Why is it that people would ever accept this?
So your existence has been made superfluous
Even if we’re not completely aware of it, most of us develop a system of ideological belief, a mental model of not only how the world works, but also how it ought to.
These models play an important political role, helping us to make sense of the systems and forces that determine our lives and to evaluate the desirability and viability of changes to them.
But they’re also deceptively powerful. They root so deeply into our minds that they never really feel like the imperfect cognitive tools that they are: subject to bias, motivated reasoning, error, misinformation, oversimplification, inculcation, and all the rest. Rather, they feel like reason, like common sense, like the application of obvious iron laws to predict what goes right under some set of conditions and why things will inevitably go wrong under others. (If this seems abstract, imagine all the terrible things a committed, Trump-supporting Republican would tell you would happen if you suggested that the U.S. should institute much stricter gun laws or provide universal healthcare.)
Once a single vision of how the world ought to work gets locked in as common-sense judgment, it’s easy to be convinced that attempts to improve things will only make them worse. (I suspect this is why we so often see those on the right delighting in examples of progressive programs supposedly backfiring, their gleeful response to the widely criticized Planet of the Humans documentary being a recent example.) And the problem comes when an ideological model ignores or accepts as necessary and unavoidable brutal human consequences of the world it creates — when it requires rationalizing the risk or sacrifice of people’s well-being.
A simple, dangerous formula
The unsafe school reopenings that follow from the “common sense” neoliberal beggaring of education are just one example of this tendency, but we see this formula — structural changes to improve or protect lives will only fail or hurt — everywhere.
We see it in the rejection of calls to defund the police on the too-simple assumption that, without a lavishly funded police force to surveil us, crime would spike. The expendability of black and brown lives is thereby rationalized.
It’s there in the simplistic Econ 101 view of the world that insists raising the minimum wage would necessarily create unemployment in the long term by reducing demand for labour. The working poor stay working poor.
We’ve watched it, too, in the U.S. as Trump and other Republicans have been willing to sacrifice American lives in order to avoid pressing pause on capitalism during the COVID-19 crisis.
And, of course, the tacit acceptance of an expendable population of unpeople also lies behind the political decisions to delay action on climate change, to set climate policy goals far below what is required to prevent more than 1.5 C of warming, the most ambitious target set under the Paris Climate Agreement.
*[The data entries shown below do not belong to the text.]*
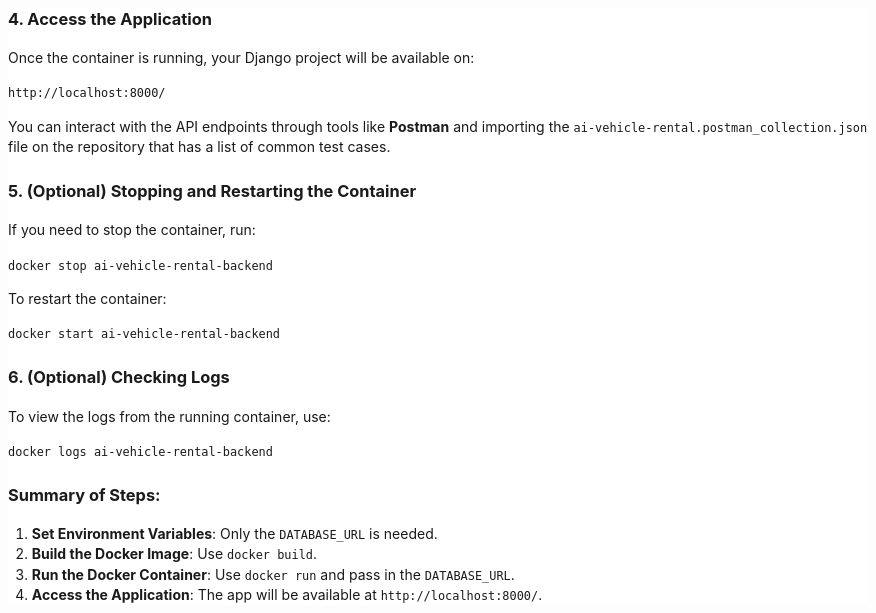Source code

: ### 4. Access the Application

Once the container is running, your Django project will be available on:

```
http://localhost:8000/
```

You can interact with the API endpoints through tools like **Postman** and importing the `ai-vehicle-rental.postman_collection.json` file on the repository that has a list of common test cases.

### 5. (Optional) Stopping and Restarting the Container

If you need to stop the container, run:

```bash
docker stop ai-vehicle-rental-backend
```

To restart the container:

```bash
docker start ai-vehicle-rental-backend
```

### 6. (Optional) Checking Logs

To view the logs from the running container, use:

```bash
docker logs ai-vehicle-rental-backend
```

### Summary of Steps:

1. **Set Environment Variables**: Only the `DATABASE_URL` is needed.
2. **Build the Docker Image**: Use `docker build`.
3. **Run the Docker Container**: Use `docker run` and pass in the `DATABASE_URL`.
4. **Access the Application**: The app will be available at `http://localhost:8000/`.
It’s as though great swathes of humanity can be sacrificed because so many are convinced that an extractivist, high-consumption, fossil-fuelled society is the only way of securing human well-being.
And we will see it again as calls grow to open borders, provide basic income guarantees, and instate shorter work weeks.
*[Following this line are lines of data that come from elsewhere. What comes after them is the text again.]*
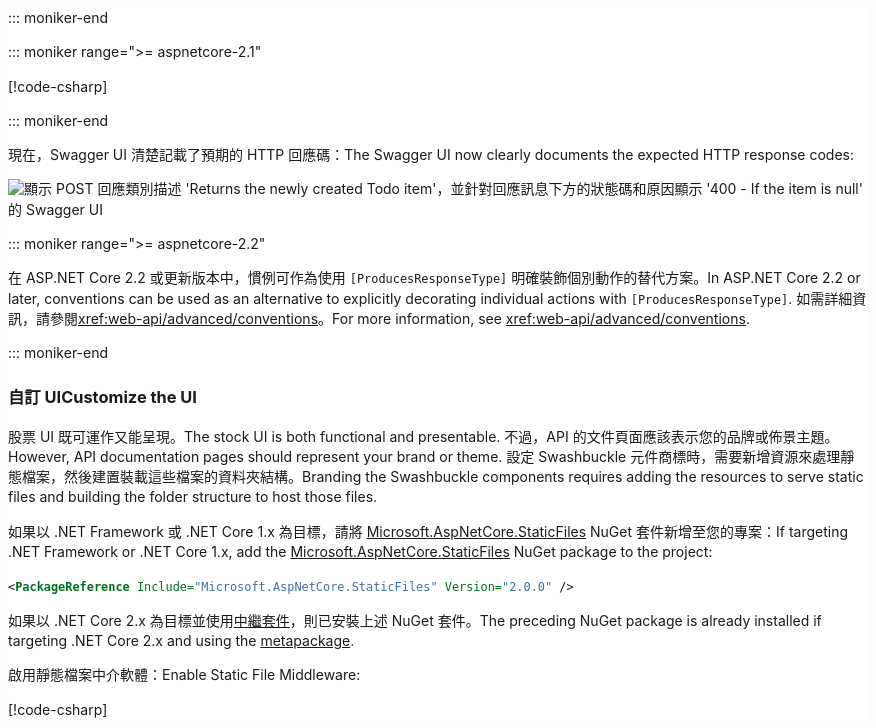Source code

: ::: moniker-end

::: moniker range=">= aspnetcore-2.1"

[!code-csharp[](../tutorials/web-api-help-pages-using-swagger/samples/2.1/TodoApi.Swashbuckle/Controllers/TodoController.cs?name=snippet_Create&highlight=17,18,20,21)]

::: moniker-end

<span data-ttu-id="8c573-213">現在，Swagger UI 清楚記載了預期的 HTTP 回應碼：</span><span class="sxs-lookup"><span data-stu-id="8c573-213">The Swagger UI now clearly documents the expected HTTP response codes:</span></span>

![顯示 POST 回應類別描述 'Returns the newly created Todo item'，並針對回應訊息下方的狀態碼和原因顯示 '400 - If the item is null' 的 Swagger UI](web-api-help-pages-using-swagger/_static/data-annotations-response-types.png)

::: moniker range=">= aspnetcore-2.2"

<span data-ttu-id="8c573-215">在 ASP.NET Core 2.2 或更新版本中，慣例可作為使用 `[ProducesResponseType]` 明確裝飾個別動作的替代方案。</span><span class="sxs-lookup"><span data-stu-id="8c573-215">In ASP.NET Core 2.2 or later, conventions can be used as an alternative to explicitly decorating individual actions with `[ProducesResponseType]`.</span></span> <span data-ttu-id="8c573-216">如需詳細資訊，請參閱<xref:web-api/advanced/conventions>。</span><span class="sxs-lookup"><span data-stu-id="8c573-216">For more information, see <xref:web-api/advanced/conventions>.</span></span>

::: moniker-end

### <a name="customize-the-ui"></a><span data-ttu-id="8c573-217">自訂 UI</span><span class="sxs-lookup"><span data-stu-id="8c573-217">Customize the UI</span></span>

<span data-ttu-id="8c573-218">股票 UI 既可運作又能呈現。</span><span class="sxs-lookup"><span data-stu-id="8c573-218">The stock UI is both functional and presentable.</span></span> <span data-ttu-id="8c573-219">不過，API 的文件頁面應該表示您的品牌或佈景主題。</span><span class="sxs-lookup"><span data-stu-id="8c573-219">However, API documentation pages should represent your brand or theme.</span></span> <span data-ttu-id="8c573-220">設定 Swashbuckle 元件商標時，需要新增資源來處理靜態檔案，然後建置裝載這些檔案的資料夾結構。</span><span class="sxs-lookup"><span data-stu-id="8c573-220">Branding the Swashbuckle components requires adding the resources to serve static files and building the folder structure to host those files.</span></span>

<span data-ttu-id="8c573-221">如果以 .NET Framework 或 .NET Core 1.x 為目標，請將 [Microsoft.AspNetCore.StaticFiles](https://www.nuget.org/packages/Microsoft.AspNetCore.StaticFiles) NuGet 套件新增至您的專案：</span><span class="sxs-lookup"><span data-stu-id="8c573-221">If targeting .NET Framework or .NET Core 1.x, add the [Microsoft.AspNetCore.StaticFiles](https://www.nuget.org/packages/Microsoft.AspNetCore.StaticFiles) NuGet package to the project:</span></span>

```xml
<PackageReference Include="Microsoft.AspNetCore.StaticFiles" Version="2.0.0" />
```

<span data-ttu-id="8c573-222">如果以 .NET Core 2.x 為目標並使用[中繼套件](xref:fundamentals/metapackage)，則已安裝上述 NuGet 套件。</span><span class="sxs-lookup"><span data-stu-id="8c573-222">The preceding NuGet package is already installed if targeting .NET Core 2.x and using the [metapackage](xref:fundamentals/metapackage).</span></span>

<span data-ttu-id="8c573-223">啟用靜態檔案中介軟體：</span><span class="sxs-lookup"><span data-stu-id="8c573-223">Enable Static File Middleware:</span></span>

[!code-csharp[](../tutorials/web-api-help-pages-using-swagger/samples/2.0/TodoApi.Swashbuckle/Startup.cs?name=snippet_Configure&highlight=3)]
This is an old problem. (Writing at the turn of the 19th century, British political economist Thomas Malthus opposed efforts to improve the lives of the poor due to a belief this would only increase their population beyond what food systems could sustain, leading to war, disease, and famine.)
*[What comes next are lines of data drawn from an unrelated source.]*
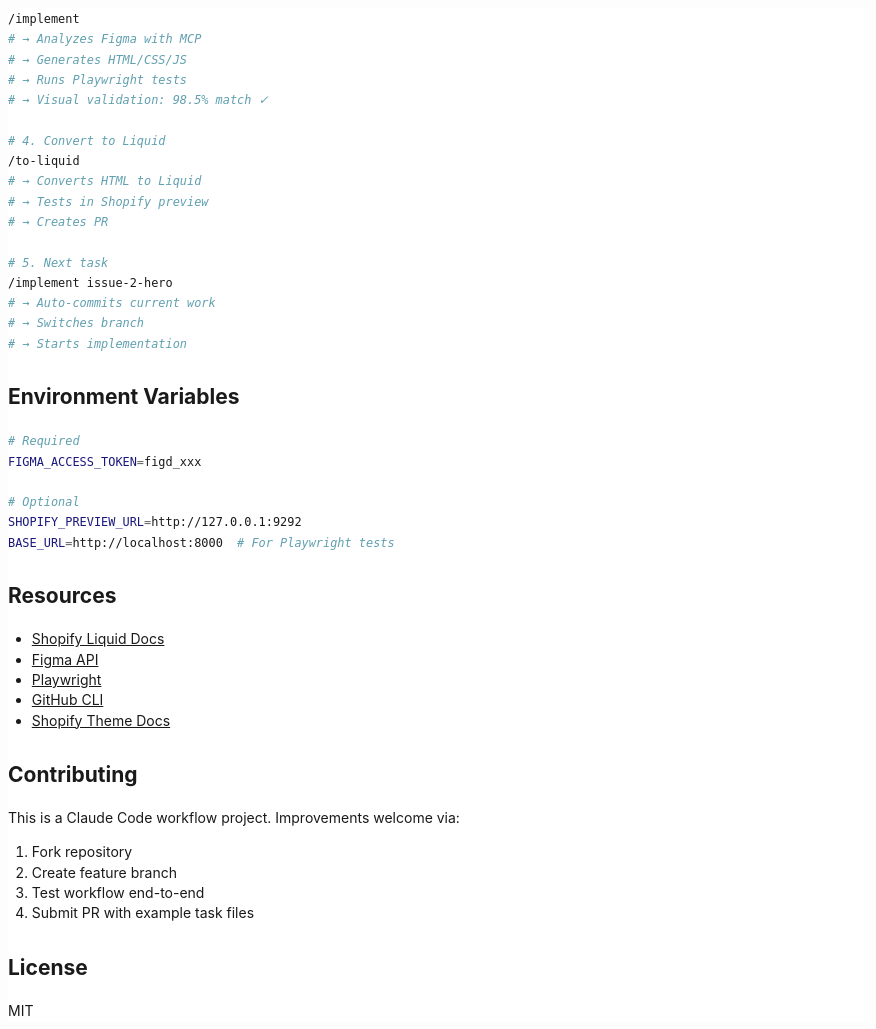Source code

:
 ```bash
/implement
# → Analyzes Figma with MCP
# → Generates HTML/CSS/JS
# → Runs Playwright tests
# → Visual validation: 98.5% match ✓

# 4. Convert to Liquid
/to-liquid
# → Converts HTML to Liquid
# → Tests in Shopify preview
# → Creates PR

# 5. Next task
/implement issue-2-hero
# → Auto-commits current work
# → Switches branch
# → Starts implementation
```

## Environment Variables

```bash
# Required
FIGMA_ACCESS_TOKEN=figd_xxx

# Optional
SHOPIFY_PREVIEW_URL=http://127.0.0.1:9292
BASE_URL=http://localhost:8000  # For Playwright tests
```

## Resources

- [Shopify Liquid Docs](SHOPIFY_LIQUID_DOCS.md)
- [Figma API](https://www.figma.com/developers/api)
- [Playwright](https://playwright.dev)
- [GitHub CLI](https://cli.github.com)
- [Shopify Theme Docs](https://shopify.dev/docs/themes)

## Contributing

This is a Claude Code workflow project. Improvements welcome via:
1. Fork repository
2. Create feature branch
3. Test workflow end-to-end
4. Submit PR with example task files

## License

MIT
Solutions aren’t obvious. It’s why a constant, democratic push for successful examples of programs that put human decency above preserving the status quo is so important. It’s why moments of crisis, when grand delusions no longer make sense, offer crucial occasions to redefine the possible. Because once it’s the norm to accept that some people need to be expendable for the system to work, unsafe Septembers stop being occasions for outrage, and just come to seem like the way things have to be.